Di lo Scorfano:
Forse, per chi come me aveva allora poco più di vent’anni, è inevitabile ripensare in questi giorni a quello che rappresentò, in quella nostra strana porzione di giovinezza, la stagione di «Mani pulite». È inevitabile perché la nostra educazione sentimentale, civile e politica si stava appena compiendo e strutturando, quando quella tempesta ci travolse e ci lasciò quasi tramortiti, nella difficoltà di comprendere e interpretare i fatti, le accuse, le possibili soddisfazioni e le preoccupazioni che forse avremmo dovuto avere. Fu «Mani pulite» invece, di botto.
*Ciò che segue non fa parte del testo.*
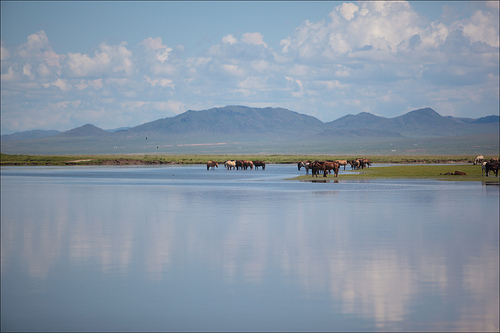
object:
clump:
[441, 171, 467, 177]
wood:
[438, 165, 468, 177]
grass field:
[299, 153, 499, 183]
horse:
[350, 159, 360, 170]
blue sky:
[4, 2, 259, 39]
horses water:
[198, 156, 376, 193]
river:
[0, 189, 499, 330]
Furono i giudici sulle copertine dei settimanali e, credo io, fu quello che cambiò per sempre il nostro modo di vedere la politica.
Innanzitutto perché dopo «Mani pulite» fu Berlusconi, e questo, credo, è il caso di non dimenticarselo mai: che anche il berlusconismo è, almeno in parte, figlio (o figliastro) di quella stagione. Che per alcuni (che non fummo mai noi personalmente, ma questo poco importa) la novità attesa e invocata si incarnò proprio nel nostrano magnate dei media, nel padrone di quelle televisioni che già nel decennio precedente avevano inesorabilmente mutato l’immaginario comune e collettivo degli italiani. Mutazione che, forse, preparò in parte il terreno a quella disgregante stagione giuridica.
Ma non solo per questo, però. Perché, mi pare, ci fu un errore che quelli come me (e con ciò intendo dire i più ingenui tra coloro che a quel tempo, 1992, avevano poco più di vent’anni) commisero di fronte all’ondata tempestosa e trascinante di «Mani pulite». E l’errore più clamoroso fu quello di pensare che la corruzione fosse un problema esclusivo della classe politica e che dunque da lì andasse prima di tutto estirpata e debellata. Era un’equazione che ci venne comoda e facile (e che venne comoda e facile anche ad altri, ben meno ingenui di noi, altri che scrivevano sui giornali): la classe politica rappresentava il peggio dell’Italia, era il peggio dell’Italia. Mentre la «società civile» era meglio della classe politica e non era per niente corrotta.
Forse, a rifletterci con calma, i vent’anni che sono seguiti ci hanno insegnato proprio questo: che non era vero. Che non era solo un problema di classe politica, che le mani sporche non erano soltanto quelle dei politici e degli imprenditori più in vista. Forse avremmo già allora potuto mettere in dubbio, con forza, alcuni dei tipici costumi nazionali e non sentirci del tutto innocenti. E magari anche capire che, almeno in parte, la corruzione era un fenomeno che permeava la società, anche quella cosiddetta civile, che era almeno in parte la cifra caratteristica di un mondo che stavamo costruendo. E che accusare qualche politico e qualche amministratore (e poi anche liberarcene, come in parte è anche avvenuto) non sarebbe bastato.
I dati sulla corruzione, resi noti in questi giorni, ne sono la conferma: fummo miopi e fummo ingenui. La classe politica non poteva essere assolta, questo è ovvio; e meno male che «Mani pulite» ci fu, anche questo a me pare ovvio. Ma forse noi non avremmo dovuto mai fermarci agli avvisi di garanzia e alla spettacolarizzazione di certi processi, sentendoci puri e innocenti. Forse c’erano anche altri conti da fare, ben più impegnativi, e preferimmo non farli.
A volte sentirsi sudditi è comodo: le colpe sono di chi governa, magari «a nostra insaputa». Ma in realtà sudditi non lo siamo stati mai; e le nostre mani, per quanto giovani, non erano immuni dalla futura possibile sporcizia. A distanza di vent’anni possiamo cominciare, forse, a dircelo.